Current level – 1.1295
The market continues to trade without a clear direction and, at the time of writing this analysis, the single European currency is on the verge of testing the support zone at 1.1278, and a possible breach of this level could give the bears the necessary incentive to test the key support at 1.1236. On the other hand, if the trade stays above 1.1278, then it is possible that the bulls will try to attack the resistance at 1.1359. Today, investors will expect the monthly non-farm payrolls report for the United States, as well as the unemployment rate (13:30 GMT), and the expected increase in volatility could lead to an end of the consolidation phase and provide a signal for the future direction of the pair.
Current level – 115.91
The currency pair is in а consolidation phase in the range of 115.65 – 116.32 and the bears cannot yet gain enough momentum to breach the critical support at 115.65. The expectations are the bulls to re-enter the market and to attack the resistance at 116.32, where a successful breach may pave the way for the pair towards the next resistance zone at 117.00 coming from the higher time frames. In an alternative scenario in which the bears prevail, the market may test the support level at 115.18.

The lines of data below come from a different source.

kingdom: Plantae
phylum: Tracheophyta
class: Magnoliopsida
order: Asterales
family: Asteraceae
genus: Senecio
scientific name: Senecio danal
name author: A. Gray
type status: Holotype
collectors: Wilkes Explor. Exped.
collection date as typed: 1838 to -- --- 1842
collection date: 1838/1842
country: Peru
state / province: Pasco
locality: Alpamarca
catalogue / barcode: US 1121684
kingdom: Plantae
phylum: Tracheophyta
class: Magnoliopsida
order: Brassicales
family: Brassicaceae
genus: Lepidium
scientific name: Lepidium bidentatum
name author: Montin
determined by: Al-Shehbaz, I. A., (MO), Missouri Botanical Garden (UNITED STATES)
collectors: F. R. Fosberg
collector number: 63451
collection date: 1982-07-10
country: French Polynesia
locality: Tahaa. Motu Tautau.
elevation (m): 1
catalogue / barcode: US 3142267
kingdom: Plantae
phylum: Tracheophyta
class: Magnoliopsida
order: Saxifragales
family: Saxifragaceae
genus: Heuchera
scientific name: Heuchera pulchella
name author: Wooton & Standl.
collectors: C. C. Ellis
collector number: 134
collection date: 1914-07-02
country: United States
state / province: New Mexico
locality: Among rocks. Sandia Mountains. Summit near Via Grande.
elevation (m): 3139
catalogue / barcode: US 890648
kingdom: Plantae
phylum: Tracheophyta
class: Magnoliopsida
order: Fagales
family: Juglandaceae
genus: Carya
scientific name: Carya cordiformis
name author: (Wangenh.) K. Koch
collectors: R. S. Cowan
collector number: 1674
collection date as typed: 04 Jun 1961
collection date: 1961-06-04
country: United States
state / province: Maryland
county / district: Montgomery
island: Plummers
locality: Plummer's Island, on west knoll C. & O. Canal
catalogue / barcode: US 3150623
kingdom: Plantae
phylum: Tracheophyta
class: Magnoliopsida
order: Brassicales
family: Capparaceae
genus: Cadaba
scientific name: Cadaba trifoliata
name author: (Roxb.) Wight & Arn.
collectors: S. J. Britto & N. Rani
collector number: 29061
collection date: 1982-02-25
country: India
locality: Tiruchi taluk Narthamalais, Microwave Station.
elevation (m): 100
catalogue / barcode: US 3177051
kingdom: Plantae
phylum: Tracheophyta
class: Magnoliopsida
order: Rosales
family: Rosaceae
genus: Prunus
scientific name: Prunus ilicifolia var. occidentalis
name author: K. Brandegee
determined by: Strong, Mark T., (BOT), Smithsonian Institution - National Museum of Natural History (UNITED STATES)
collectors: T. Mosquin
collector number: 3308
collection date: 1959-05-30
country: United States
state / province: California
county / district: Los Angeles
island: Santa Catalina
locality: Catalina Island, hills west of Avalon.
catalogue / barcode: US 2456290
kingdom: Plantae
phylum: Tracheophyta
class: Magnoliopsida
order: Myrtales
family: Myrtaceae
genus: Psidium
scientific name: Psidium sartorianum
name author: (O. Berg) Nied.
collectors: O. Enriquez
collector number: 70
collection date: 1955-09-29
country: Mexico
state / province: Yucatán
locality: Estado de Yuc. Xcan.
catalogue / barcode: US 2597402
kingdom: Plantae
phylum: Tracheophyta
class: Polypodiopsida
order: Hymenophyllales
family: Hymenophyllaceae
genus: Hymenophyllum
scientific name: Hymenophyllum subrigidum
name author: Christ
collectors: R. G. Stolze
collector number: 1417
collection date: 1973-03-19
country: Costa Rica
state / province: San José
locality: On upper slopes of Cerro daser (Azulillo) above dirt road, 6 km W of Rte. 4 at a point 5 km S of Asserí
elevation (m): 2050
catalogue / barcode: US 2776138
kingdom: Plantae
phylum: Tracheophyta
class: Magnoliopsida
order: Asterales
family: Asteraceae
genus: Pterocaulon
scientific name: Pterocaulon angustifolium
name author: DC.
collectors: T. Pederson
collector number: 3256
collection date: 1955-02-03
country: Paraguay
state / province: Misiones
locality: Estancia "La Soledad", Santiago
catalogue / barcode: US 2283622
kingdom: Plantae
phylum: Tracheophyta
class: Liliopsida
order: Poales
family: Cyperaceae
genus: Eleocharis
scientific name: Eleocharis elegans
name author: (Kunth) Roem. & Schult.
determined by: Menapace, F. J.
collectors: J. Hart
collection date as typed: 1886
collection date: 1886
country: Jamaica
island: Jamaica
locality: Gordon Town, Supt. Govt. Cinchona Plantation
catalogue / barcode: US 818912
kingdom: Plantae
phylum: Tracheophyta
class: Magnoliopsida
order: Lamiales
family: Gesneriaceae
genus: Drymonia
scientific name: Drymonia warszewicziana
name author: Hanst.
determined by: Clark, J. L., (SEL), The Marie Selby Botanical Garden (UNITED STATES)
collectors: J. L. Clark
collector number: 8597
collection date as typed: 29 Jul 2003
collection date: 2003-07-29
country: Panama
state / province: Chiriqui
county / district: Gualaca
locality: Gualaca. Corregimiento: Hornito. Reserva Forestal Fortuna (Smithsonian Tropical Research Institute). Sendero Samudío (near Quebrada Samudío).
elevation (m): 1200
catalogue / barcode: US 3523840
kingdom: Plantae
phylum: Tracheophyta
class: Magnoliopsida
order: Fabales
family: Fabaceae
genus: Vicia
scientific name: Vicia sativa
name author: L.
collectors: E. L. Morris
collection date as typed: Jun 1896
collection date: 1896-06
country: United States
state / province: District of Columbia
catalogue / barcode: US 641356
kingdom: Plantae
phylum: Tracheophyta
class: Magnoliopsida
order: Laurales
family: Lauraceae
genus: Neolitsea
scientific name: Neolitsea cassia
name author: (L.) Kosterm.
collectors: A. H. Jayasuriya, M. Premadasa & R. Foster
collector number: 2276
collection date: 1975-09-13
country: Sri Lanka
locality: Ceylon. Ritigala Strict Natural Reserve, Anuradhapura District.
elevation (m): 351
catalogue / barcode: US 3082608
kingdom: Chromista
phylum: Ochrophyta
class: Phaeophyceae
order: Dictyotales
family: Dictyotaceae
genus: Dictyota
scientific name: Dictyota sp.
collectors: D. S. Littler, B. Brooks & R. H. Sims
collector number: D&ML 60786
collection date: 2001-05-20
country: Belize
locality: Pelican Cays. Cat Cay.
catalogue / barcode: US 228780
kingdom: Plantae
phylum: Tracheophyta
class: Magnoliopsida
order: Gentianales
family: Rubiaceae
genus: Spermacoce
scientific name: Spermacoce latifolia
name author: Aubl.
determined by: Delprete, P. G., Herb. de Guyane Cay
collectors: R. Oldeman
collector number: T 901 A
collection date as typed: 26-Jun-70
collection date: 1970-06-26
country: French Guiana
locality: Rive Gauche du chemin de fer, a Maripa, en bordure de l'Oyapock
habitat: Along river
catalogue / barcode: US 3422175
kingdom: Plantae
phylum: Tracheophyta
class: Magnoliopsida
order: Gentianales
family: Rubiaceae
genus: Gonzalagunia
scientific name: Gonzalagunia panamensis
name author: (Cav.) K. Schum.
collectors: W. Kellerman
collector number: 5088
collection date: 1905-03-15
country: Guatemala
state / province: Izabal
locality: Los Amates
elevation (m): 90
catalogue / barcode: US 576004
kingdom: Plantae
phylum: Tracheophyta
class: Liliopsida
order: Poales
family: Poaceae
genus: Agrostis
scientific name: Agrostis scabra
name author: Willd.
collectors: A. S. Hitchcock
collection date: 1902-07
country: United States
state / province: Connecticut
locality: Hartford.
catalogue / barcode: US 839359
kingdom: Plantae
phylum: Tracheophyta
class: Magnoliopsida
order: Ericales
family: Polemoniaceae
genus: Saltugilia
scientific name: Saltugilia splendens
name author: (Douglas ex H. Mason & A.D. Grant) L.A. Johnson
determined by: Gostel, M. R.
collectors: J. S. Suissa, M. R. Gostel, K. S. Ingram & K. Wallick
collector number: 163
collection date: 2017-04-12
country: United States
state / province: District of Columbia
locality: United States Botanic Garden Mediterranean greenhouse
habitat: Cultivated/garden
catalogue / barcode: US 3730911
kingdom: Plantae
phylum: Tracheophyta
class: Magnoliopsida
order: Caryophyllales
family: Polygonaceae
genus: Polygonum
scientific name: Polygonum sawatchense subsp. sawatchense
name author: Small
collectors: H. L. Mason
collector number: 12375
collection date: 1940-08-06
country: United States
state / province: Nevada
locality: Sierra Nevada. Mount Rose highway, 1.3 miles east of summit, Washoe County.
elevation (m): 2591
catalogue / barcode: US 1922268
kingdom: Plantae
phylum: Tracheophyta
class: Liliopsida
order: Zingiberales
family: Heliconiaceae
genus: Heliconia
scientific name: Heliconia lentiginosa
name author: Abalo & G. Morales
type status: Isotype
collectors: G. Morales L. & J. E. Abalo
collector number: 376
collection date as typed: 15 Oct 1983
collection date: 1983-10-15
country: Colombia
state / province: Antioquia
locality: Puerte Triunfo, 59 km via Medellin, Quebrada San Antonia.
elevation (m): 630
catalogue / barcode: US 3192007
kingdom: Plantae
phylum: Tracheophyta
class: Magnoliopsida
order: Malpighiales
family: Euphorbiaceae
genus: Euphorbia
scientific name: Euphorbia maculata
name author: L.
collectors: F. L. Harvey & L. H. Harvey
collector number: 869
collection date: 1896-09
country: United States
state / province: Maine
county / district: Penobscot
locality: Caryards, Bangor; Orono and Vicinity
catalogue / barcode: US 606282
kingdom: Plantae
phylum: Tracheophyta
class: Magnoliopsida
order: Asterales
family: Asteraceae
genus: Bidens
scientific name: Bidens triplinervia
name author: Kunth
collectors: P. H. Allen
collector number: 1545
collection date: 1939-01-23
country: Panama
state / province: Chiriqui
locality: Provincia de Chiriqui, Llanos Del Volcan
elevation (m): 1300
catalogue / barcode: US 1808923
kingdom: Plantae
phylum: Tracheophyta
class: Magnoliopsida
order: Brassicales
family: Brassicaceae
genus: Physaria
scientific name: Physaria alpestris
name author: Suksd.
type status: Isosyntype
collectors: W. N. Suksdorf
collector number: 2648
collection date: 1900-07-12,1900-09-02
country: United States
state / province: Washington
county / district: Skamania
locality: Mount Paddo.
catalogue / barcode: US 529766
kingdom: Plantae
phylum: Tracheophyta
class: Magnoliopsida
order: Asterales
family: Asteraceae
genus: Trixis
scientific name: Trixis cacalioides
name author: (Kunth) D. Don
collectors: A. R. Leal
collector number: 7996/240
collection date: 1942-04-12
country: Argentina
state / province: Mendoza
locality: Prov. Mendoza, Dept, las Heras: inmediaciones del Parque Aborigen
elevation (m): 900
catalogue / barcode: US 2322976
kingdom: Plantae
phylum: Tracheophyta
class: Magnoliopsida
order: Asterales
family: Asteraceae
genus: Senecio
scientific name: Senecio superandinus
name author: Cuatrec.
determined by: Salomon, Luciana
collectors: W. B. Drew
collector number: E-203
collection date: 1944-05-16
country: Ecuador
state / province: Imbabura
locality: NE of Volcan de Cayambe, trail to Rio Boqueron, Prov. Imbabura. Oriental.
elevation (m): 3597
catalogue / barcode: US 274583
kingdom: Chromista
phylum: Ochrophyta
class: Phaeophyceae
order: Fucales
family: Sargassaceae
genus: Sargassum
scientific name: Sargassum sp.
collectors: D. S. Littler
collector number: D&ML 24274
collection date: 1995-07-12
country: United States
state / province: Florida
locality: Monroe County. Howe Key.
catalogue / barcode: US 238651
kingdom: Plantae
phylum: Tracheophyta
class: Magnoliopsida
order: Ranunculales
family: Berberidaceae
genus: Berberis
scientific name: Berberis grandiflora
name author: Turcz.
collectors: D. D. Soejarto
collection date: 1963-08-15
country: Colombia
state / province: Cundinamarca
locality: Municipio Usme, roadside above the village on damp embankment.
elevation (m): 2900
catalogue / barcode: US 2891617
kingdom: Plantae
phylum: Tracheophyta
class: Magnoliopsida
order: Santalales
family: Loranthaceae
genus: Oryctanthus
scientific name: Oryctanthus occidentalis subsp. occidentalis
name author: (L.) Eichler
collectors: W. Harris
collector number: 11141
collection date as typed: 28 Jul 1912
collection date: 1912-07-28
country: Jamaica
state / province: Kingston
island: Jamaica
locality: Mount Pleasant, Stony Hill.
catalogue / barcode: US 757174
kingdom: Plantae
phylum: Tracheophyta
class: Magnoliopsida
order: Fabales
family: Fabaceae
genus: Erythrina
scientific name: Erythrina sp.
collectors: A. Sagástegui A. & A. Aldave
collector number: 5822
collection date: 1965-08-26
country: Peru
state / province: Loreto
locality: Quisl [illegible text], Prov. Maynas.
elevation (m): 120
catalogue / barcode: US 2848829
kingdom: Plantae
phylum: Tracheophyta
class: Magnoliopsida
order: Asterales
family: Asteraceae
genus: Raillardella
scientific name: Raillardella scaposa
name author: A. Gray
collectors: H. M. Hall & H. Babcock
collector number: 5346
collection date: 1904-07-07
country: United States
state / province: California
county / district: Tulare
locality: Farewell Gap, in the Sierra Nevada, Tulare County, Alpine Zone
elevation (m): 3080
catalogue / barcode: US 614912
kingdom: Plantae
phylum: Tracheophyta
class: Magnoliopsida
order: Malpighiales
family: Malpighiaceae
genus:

Forex Technical Analysis on USD/JPY
Current level – 1.3543
During yesterday’s trading session, the bears couldn’t violate the support at 1.3500 and the expectations for today’s trading session are for an eventual test of the psychological level at 1.3600. In case the bulls gain enough momentum and manage to violate the mentioned level, then this may be considered as a signal for a continuation of the uptrend and a consecutive appreciation of sterling against the U.S. dollar targeting the resistance at 1.3680. However, before a potential upward movement is to develop, the trade may first remain limited in the range of 1.3500 – 1.3600. In the opposite direction, a breach of the support at 1.3500 may give the bears an opportunity to attack the next support zone at 1.3454.
Current level – 16046
The corrective move after the unsuccessful test of the record level of 16300 was limited by the support zone at 15975 and, at the time of writing, the market is in a hesitant mood and the bears are struggling to overcome the mentioned level. The market sentiment remains positive – for an appreciation of the index and, if the bulls gain enough momentum to overcome the psychological level at 16300, then this would probably lead to an appreciation of the index towards new record highs. Conversely, if the bears re-enter the market, then sell-offs towards 15975 and 15828 would be a more likely scenario, which would also provide better entry levels for the buyers.
Current level – 36294
The bulls failed to hold their ground after the U.S. blue-chip stock index reached new record highs, which resulted in a decline and a consolidation just above the support area at 36233. A potential deepening of the sell-off during today’s trading session could give the bears the necessary momentum needed to test the next major support area at 35912. If the bulls manage to keep the price of the index above the mentioned support and gain just enough momentum, then we may witness a further move towards the psychological level at 37000. Today, the news, mentioned in the EUR/USD analysis, could have an impact on the volatility of the index.